安倍晋三前総理が退陣を表明した直後、日経平均株価は大きく下落した。安倍政権は株式市場を強く意識した政策を進めてきたが、実際の株価はどのような動きだったのだろうか。また、戦後の歴代総理を取り上げ、株価の上昇や下落の要因について探っていく。
政権によって株価の上昇率に差はあるのか ?
戦後における歴代総理の中で、在任中に最も株価が上昇したのは佐藤栄作氏だ。日本経済が戦後の高度成長期を迎えた時期に当たる1964年11月~1972年7月の在任期間中に、日経平均は3.07倍 (騰落率:207.1%) の上昇を遂げた。
歴代2位は中曽根康弘氏 (在任期間:1982年11月~1987年11月) の2.89倍 (188.6%) だ。1985年のプラザ合意で急速に円高が進むというハンデが背負いながらも、国鉄 (JRグループ) ・日本電信電話公社 (NTTグループ) ・日本専売公社 (JT) ・日本航空の民営化を実施し、政権の後期には後にバブルと呼ばれる日本経済の拡大期が訪れた。
これに対し、株価的には不名誉な結果となってしまったのは森喜朗氏 (在任期間:2000年4月~2001年4月) で、騰落率は−31.7%である。ITバブルが崩壊した時期と重なってしまったことは確かに不運ではあった。しかしながら、失言を繰り返して支持率が低迷し、マスコミから森氏の氏名の音読みにかけた「蜃気楼内閣」と揶揄されたのも確かだ。
森氏に次ぐワースト2位は海部俊樹氏で、騰落率は−28.1%である。在任期間が1989年8月~1991年11月と、就任から約4ヵ月後にバブルが崩壊したのだから、こちらも不運だといえる。国民からの支持率も高かったが、目玉の政策だった政治改革関連法案が廃案に追い込まれ、自民党内の派閥による圧力で退陣を余儀なくされた。
ワースト3位、騰落率が−26.3%の福田康夫氏 (在任期間:2007年9月~2008年9月) は、世界的な経済危機に翻弄されてしまった格好だ。就任した年の年末には米国でサブプライム住宅ローン危機が表面化し、事態は深刻化の一途を辿って退陣直前にはリーマンショックまで発生した。
自ら株価を下げるような政策を打ってしまったケースもある。ワースト4位、騰落率が−20.5%の橋本龍太郎氏 (在任期間:1996年1月~1998年7月) は、景気回復の兆しが見られたタイミングで消費税引き上げなどの国民負担増を敢行しており、これがデフレの長期化 (失われた20年) を招いたと批判する識者も少なくない。
在任期間は戦後最長 ! 株価上昇率は歴代3位の安倍晋三氏
2020年9月16日に退任した安倍晋三前総理は、連続在任期間が歴代トップとなった。就任直後から海外の投資家はアベノミクスに大きな期待を寄せ、2012年秋からの累計で日本株を一時20兆円超も買い越した。

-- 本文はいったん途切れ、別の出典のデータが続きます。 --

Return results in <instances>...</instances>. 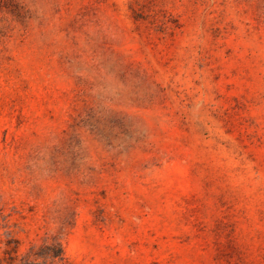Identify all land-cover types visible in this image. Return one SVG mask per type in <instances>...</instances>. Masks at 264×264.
Returning a JSON list of instances; mask_svg holds the SVG:
<instances>
[{"label":"rangeland","instance_id":"obj_1","mask_svg":"<svg viewBox=\"0 0 264 264\" xmlns=\"http://www.w3.org/2000/svg\"><path fill=\"white\" fill-rule=\"evenodd\" d=\"M0 264H264V0H0Z\"/></svg>","mask_w":264,"mask_h":264}]
</instances>
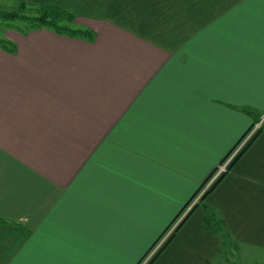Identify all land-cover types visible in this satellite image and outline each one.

振り返ってみると、安倍氏の在任中 (在任期間:2012年12月~2020年9月) に日経平均は2.33倍 (騰落率:132.9%) の上昇を遂げている。これは戦後の政権で歴代3位となる結果だ。
有効求人倍率についても、在任中に1倍を大きく超える水準まで改善している。しかしながら、その一方で2013年第1四半期~2019年第4四半期におけるGDP (国内総生産) の平均伸び率は0.9%にとどまっている。
在任中には、公的年金の運用を手掛ける年金積立金管理運用独立行政法人 (GPIF) が日本株のウエートを高めた。その収益率は以下のとおりである。
- 2013年度:8.64%
- 2014年度:12.27%
- 2015年度:−3.81%
- 2016年度:5.86%
- 2017年度:6.9%
- 2018年度:1.52%
- 2019年度:−5.2%
平均すると3.74%で、この間に運用資産額は2012年度の120兆4,653億円から150兆6,332億円に増えている。
二度の消費税引き上げが景気の足を引っ張った形跡もうかがえ、政策の成果についてはまだら模様になっているとも受け止められよう。その一方で、歴代総理就任期間の株価を見渡してみると長期政権下で株価は上昇しやすい、逆にいえば短命政権下では上昇しにくいという傾向が見てとれる。
政権・政策を考慮しながら最適な日本株投資戦略を !
新たに発足した菅政権については、短命に終わるとの観測も出ているものの、河野太郎大臣が行政改革に関して強烈なリーダシップを発揮し始めていることや、新設されたデジタル庁によるDX (デジタルトランスフォーメーション) の推進などへの期待も高まっている。
政策の中身や世の中の期待などを見極めながら、日本株の投資戦略を練っていくと良いだろう。